* **Data listing**

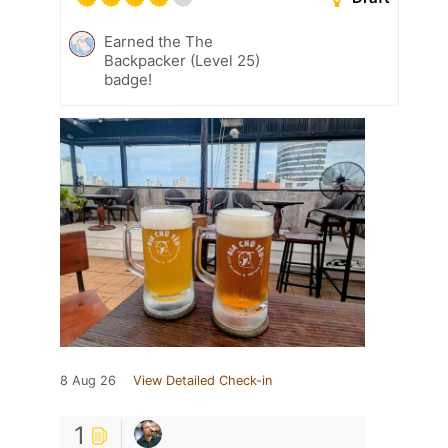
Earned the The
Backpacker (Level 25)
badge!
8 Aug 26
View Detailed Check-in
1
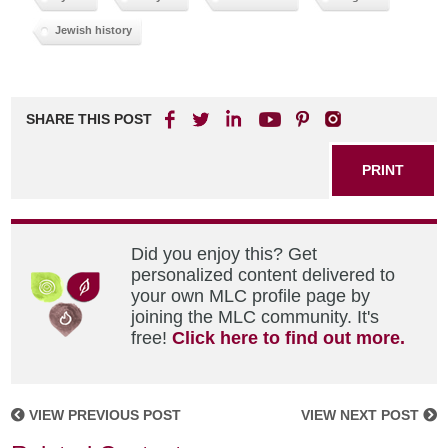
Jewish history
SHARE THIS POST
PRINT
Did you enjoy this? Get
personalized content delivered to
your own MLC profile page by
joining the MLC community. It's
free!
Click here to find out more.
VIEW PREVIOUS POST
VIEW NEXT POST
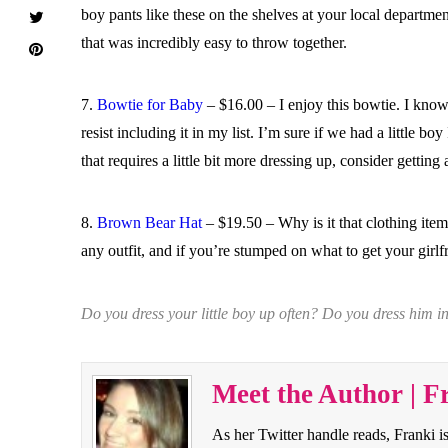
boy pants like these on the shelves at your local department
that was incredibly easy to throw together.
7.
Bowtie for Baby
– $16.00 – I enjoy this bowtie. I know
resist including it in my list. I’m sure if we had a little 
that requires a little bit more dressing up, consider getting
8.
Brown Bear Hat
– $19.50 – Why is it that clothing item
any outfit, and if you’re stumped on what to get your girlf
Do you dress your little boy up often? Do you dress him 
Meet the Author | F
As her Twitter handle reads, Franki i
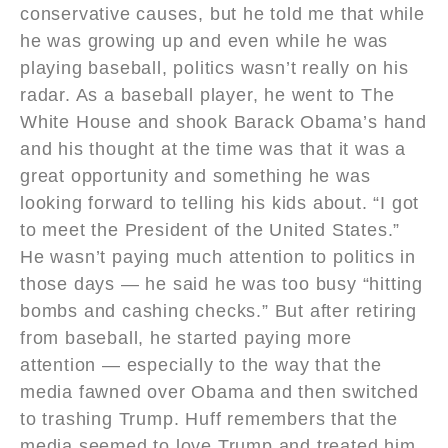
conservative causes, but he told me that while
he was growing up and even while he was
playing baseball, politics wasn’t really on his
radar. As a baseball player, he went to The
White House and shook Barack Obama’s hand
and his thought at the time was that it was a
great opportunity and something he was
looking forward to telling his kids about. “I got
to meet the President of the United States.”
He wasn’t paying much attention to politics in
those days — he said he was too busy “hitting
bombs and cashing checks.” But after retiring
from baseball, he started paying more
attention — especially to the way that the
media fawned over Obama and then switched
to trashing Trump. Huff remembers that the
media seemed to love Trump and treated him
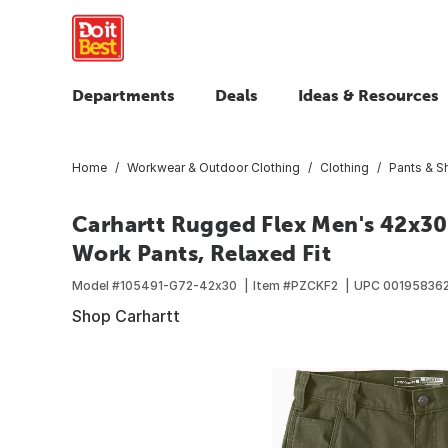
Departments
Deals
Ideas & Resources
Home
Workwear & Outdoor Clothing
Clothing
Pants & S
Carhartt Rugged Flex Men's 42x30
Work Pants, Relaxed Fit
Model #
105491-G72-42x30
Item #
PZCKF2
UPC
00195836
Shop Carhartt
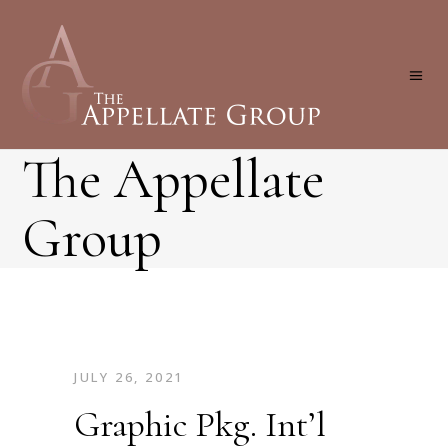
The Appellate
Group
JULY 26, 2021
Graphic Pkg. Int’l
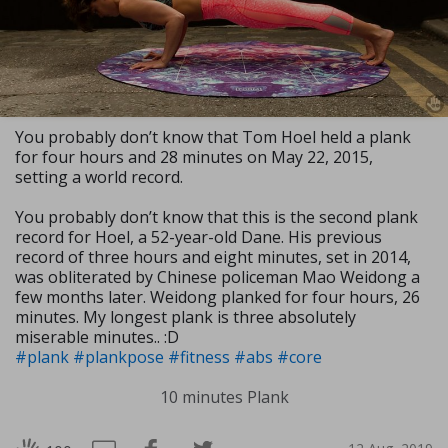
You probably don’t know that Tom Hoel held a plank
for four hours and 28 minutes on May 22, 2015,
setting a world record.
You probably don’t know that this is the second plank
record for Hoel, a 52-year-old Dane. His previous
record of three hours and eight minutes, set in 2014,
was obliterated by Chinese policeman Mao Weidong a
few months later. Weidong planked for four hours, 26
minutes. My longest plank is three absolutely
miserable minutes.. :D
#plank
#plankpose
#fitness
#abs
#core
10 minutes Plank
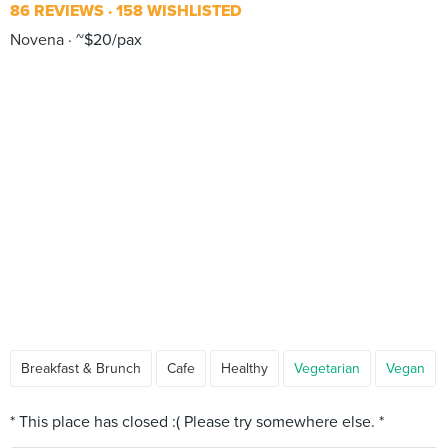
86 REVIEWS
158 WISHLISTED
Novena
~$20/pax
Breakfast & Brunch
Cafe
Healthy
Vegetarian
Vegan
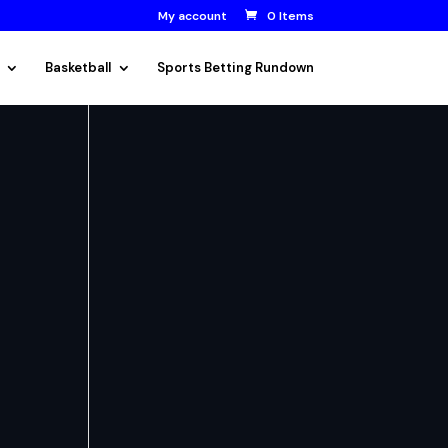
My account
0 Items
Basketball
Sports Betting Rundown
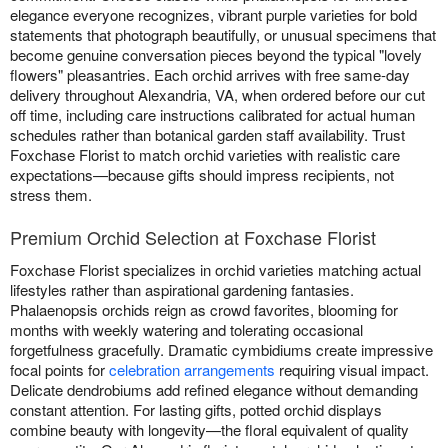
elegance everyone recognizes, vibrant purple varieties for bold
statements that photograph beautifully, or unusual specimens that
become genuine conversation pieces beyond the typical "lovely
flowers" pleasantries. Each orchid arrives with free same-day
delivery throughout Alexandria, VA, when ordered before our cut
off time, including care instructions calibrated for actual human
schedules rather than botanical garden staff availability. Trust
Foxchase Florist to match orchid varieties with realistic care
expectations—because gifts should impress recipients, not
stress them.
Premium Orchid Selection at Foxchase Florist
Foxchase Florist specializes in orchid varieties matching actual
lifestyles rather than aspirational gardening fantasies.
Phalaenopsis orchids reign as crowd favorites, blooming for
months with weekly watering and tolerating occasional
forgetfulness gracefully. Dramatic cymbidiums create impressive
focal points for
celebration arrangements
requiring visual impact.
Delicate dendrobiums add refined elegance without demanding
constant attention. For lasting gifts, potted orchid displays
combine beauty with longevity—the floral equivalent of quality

--

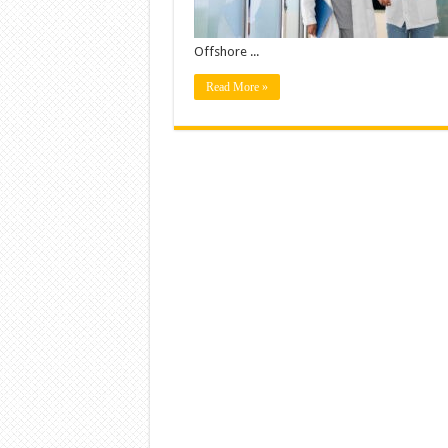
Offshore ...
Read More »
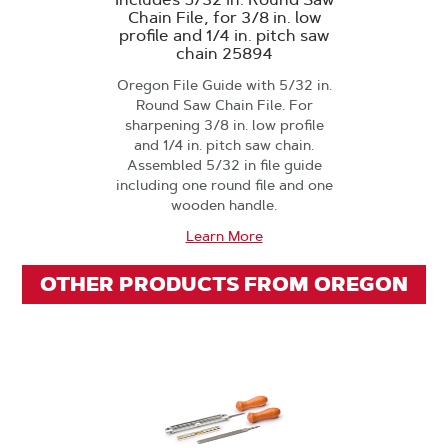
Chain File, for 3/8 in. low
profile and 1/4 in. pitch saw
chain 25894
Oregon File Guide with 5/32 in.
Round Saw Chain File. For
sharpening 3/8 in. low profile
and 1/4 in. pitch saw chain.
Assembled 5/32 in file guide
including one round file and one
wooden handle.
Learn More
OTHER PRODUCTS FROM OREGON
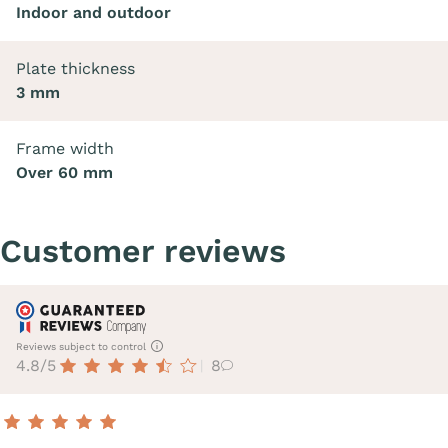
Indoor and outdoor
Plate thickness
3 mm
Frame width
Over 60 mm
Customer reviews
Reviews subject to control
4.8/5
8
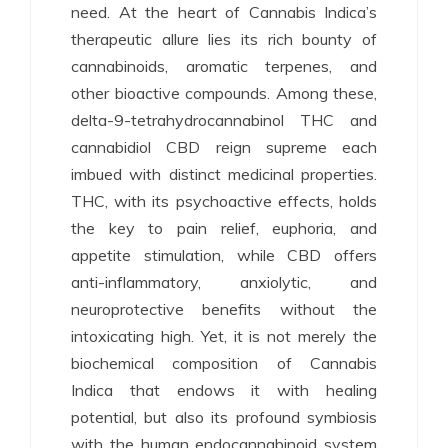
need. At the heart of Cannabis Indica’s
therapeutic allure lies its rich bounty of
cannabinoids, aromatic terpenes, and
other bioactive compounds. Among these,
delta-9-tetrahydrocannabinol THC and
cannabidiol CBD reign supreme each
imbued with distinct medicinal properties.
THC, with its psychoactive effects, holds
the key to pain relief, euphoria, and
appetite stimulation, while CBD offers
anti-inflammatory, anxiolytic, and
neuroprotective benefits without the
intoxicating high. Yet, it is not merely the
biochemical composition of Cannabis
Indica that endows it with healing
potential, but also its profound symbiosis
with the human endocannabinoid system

--

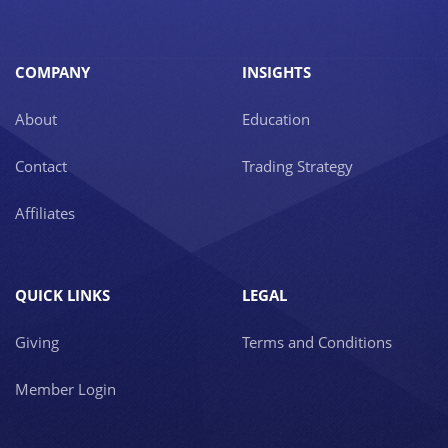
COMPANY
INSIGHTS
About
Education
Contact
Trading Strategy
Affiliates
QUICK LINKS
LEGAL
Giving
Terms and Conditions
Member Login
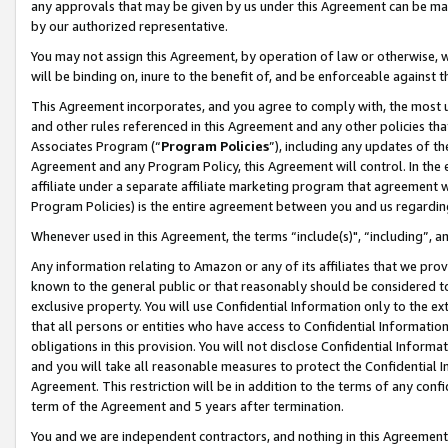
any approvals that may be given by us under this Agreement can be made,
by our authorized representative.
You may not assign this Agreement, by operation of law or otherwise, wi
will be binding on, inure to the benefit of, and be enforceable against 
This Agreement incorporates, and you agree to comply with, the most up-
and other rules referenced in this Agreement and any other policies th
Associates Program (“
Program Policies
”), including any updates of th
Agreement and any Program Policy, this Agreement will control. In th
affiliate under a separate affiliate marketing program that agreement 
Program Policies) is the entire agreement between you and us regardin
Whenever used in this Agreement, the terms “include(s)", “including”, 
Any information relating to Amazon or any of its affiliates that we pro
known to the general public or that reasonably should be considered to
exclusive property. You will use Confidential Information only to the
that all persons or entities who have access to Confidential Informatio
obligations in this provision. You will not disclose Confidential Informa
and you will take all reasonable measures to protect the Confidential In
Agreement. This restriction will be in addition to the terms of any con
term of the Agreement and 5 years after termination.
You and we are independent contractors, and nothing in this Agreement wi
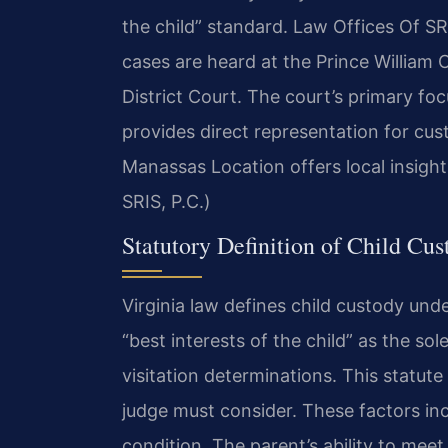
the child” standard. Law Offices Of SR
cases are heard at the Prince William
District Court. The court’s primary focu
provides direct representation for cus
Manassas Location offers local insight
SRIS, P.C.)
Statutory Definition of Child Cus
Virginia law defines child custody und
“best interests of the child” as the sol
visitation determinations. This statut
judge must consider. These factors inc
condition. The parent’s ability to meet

* **What to work on**
Restate word for word the entries above from the line with "forgetfulness gracefully. Dramatic" through the line with "combine beauty with", inclusive, leaving out everything else.

* **Written solution**
forgetfulness gracefully. Dramatic cymbidiums create impressive
focal points for
celebration arrangements
requiring visual impact.
Delicate dendrobiums add refined elegance without demanding
constant attention. For lasting gifts, potted orchid displays
combine beauty with longevity—the floral equivalent of quality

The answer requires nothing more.